On Tuesday Scott dragged us to a free jazz concert. Simon even contemplated joining and playing along. I was busy being generally freaked out. In the middle of the thing one of the guys playing, walked away from his keyboard, lied down in the middle, on his back, hiked his legs way up in the air and started wiggling his feet. Everyone was clapping and cheering. I've learned that he was not "messed up" as I, personally thought, but was "expressing himself" which is a good thing. I'm not 100% certain how to distinguish between the two but I'm sure I can use this "expressing myself" thing to my advantage. In fact Simon and I kept expressing ourselves throughout our stay in Berlin by getting lost all the time. It's not that we had no clue where we were going - we were simply trying to show that humans, as individuals, are sometimes getting lost in this great world, but no matter how lost one gets, how smelly the subway is that took one the wrong direction or how funny the word "wurst" is, there always is Ellen waiting with some food or maybe even Snapple's... Or something along those lines. I'm still trying to work out this pretentious art thing, but I think I almost got it.
Simon and I even had a few minutes to look at WebKit. I haven't looked at it since we have done the initial port. We fixed most of the serious issues. The rendered pages should all look fine.
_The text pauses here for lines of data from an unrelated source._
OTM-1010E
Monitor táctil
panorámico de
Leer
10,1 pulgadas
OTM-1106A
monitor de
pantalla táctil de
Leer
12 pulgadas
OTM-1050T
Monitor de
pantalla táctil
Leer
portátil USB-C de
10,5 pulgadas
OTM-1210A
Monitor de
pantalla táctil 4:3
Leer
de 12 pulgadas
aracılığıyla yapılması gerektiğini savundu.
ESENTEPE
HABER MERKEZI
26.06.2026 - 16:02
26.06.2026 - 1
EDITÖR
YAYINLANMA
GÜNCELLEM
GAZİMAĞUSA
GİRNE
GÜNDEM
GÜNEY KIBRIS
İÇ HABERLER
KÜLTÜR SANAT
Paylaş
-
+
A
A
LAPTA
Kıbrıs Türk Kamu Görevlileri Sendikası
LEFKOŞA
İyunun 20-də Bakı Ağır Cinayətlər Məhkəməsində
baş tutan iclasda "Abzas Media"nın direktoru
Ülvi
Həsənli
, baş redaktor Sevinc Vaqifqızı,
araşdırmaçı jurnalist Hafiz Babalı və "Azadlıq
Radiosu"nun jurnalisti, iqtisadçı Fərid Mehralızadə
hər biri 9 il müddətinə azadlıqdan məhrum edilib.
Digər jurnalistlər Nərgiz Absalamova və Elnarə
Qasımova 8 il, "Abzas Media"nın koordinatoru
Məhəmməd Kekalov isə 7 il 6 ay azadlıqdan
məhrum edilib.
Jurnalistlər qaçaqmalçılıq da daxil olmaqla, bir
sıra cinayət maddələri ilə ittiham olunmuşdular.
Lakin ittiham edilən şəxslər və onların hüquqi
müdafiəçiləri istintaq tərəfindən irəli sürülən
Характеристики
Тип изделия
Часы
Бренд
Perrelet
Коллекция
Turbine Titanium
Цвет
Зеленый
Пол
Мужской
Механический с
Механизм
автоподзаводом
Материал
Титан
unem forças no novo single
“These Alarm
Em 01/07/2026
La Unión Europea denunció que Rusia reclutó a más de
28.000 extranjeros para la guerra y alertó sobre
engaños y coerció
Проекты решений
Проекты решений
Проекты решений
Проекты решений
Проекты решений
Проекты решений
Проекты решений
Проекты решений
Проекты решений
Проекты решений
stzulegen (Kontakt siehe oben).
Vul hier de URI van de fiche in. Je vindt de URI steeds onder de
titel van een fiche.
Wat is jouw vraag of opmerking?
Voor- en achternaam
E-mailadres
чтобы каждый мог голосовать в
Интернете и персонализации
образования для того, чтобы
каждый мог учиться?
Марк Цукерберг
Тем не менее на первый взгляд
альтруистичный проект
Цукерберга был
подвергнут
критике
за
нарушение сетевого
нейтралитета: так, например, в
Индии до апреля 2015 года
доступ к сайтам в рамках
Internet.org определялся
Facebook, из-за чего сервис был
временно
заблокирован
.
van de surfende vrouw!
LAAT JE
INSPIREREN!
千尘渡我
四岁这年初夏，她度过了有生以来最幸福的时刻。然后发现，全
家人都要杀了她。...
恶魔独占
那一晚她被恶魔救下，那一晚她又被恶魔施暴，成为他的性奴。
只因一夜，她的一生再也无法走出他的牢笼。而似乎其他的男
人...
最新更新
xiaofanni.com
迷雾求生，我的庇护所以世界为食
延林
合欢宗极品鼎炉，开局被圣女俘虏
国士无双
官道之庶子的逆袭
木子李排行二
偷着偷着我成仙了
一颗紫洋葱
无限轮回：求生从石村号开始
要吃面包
I still have 3 patches in WebKit's bugzilla but hopefully they'll get in soon. It feels a little weird to be writing patches, for code that I wrote, fixing my bugs in a project I've been working on for so long and not being able to commit myself. Waiting for others to review and commit my patches to my code is a little, well, silly. But I understand, they changed some style rules and are trying to keep it consistent, while my motivation to read "style guide" documents is basically zero so it's ok to have people look over the patches to make sure they match the style guide.

Right now it mostly sucks for me because I'm forced to keep a few patchsets and since a few of them are not in the main repository, I have to be reverting them to work on fixing something else and wait for them to be committed to the main repository. I think it will take me two or three days of spare-time work to get it to a point where it's more/less usable and once it's there I can comfortably leave it to George and Niko who did amazing job up till now. Plus there seems to be great interest in it from others. Personally, with my todo, I couldn't be bothered to work like I am right now - maintaining local patchsets and reverting and applying them over again, that workflow is just too painful to keep it up. I have this strange perversion where I like to commit my patches to my code myself =) But as I found out in Germany, that's not weird, that's just me expressing myself.